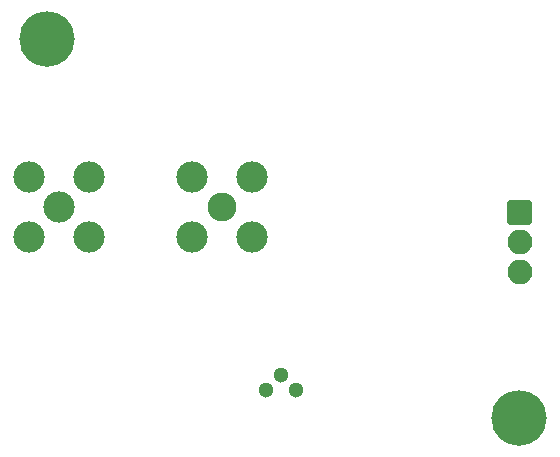
<source format=gbr>
G04 #@! TF.GenerationSoftware,KiCad,Pcbnew,(5.1.9)-1*
G04 #@! TF.CreationDate,2021-08-22T23:17:26+02:00*
G04 #@! TF.ProjectId,PDH_photodiode,5044485f-7068-46f7-946f-64696f64652e,1.1*
G04 #@! TF.SameCoordinates,Original*
G04 #@! TF.FileFunction,Soldermask,Bot*
G04 #@! TF.FilePolarity,Negative*
%FSLAX45Y45*%
G04 Gerber Fmt 4.5, Leading zero omitted, Abs format (unit mm)*
G04 Created by KiCad (PCBNEW (5.1.9)-1) date 2021-08-22 23:17:26*
%MOMM*%
%LPD*%
G01*
G04 APERTURE LIST*
%ADD10O,2.100000X2.100000*%
%ADD11C,1.300000*%
%ADD12C,2.650000*%
%ADD13C,2.450000*%
%ADD14C,4.700000*%
G04 APERTURE END LIST*
G36*
G01*
X15020000Y-6506000D02*
X15020000Y-6336000D01*
G75*
G02*
X15040000Y-6316000I20000J0D01*
G01*
X15210000Y-6316000D01*
G75*
G02*
X15230000Y-6336000I0J-20000D01*
G01*
X15230000Y-6506000D01*
G75*
G02*
X15210000Y-6526000I-20000J0D01*
G01*
X15040000Y-6526000D01*
G75*
G02*
X15020000Y-6506000I0J20000D01*
G01*
G37*
D10*
X15125000Y-6675000D03*
X15125000Y-6929000D03*
D11*
X12979000Y-7925000D03*
X13106000Y-7798000D03*
X13233000Y-7925000D03*
D12*
X11479000Y-6629000D03*
X10971000Y-6629000D03*
X10971000Y-6121000D03*
X11479000Y-6121000D03*
X11225000Y-6375000D03*
D13*
X12607500Y-6372500D03*
D12*
X12353500Y-6118500D03*
X12353500Y-6626500D03*
X12861500Y-6626500D03*
X12861500Y-6118500D03*
D14*
X11125000Y-4950000D03*
X15120000Y-8165000D03*
M02*

</source>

···

» **YOUR TASK**
Retype the lines beginning at the one containing "X15230000Y-6336000I0J-20000D01*" and ending at the final line of the material, both included.

» **RESPONSE**
X15230000Y-6336000I0J-20000D01*
G01*
X15230000Y-6506000D01*
G75*
G02*
X15210000Y-6526000I-20000J0D01*
G01*
X15040000Y-6526000D01*
G75*
G02*
X15020000Y-6506000I0J20000D01*
G01*
G37*
D10*
X15125000Y-6675000D03*
X15125000Y-6929000D03*
D11*
X12979000Y-7925000D03*
X13106000Y-7798000D03*
X13233000Y-7925000D03*
D12*
X11479000Y-6629000D03*
X10971000Y-6629000D03*
X10971000Y-6121000D03*
X11479000Y-6121000D03*
X11225000Y-6375000D03*
D13*
X12607500Y-6372500D03*
D12*
X12353500Y-6118500D03*
X12353500Y-6626500D03*
X12861500Y-6626500D03*
X12861500Y-6118500D03*
D14*
X11125000Y-4950000D03*
X15120000Y-8165000D03*
M02*

</source>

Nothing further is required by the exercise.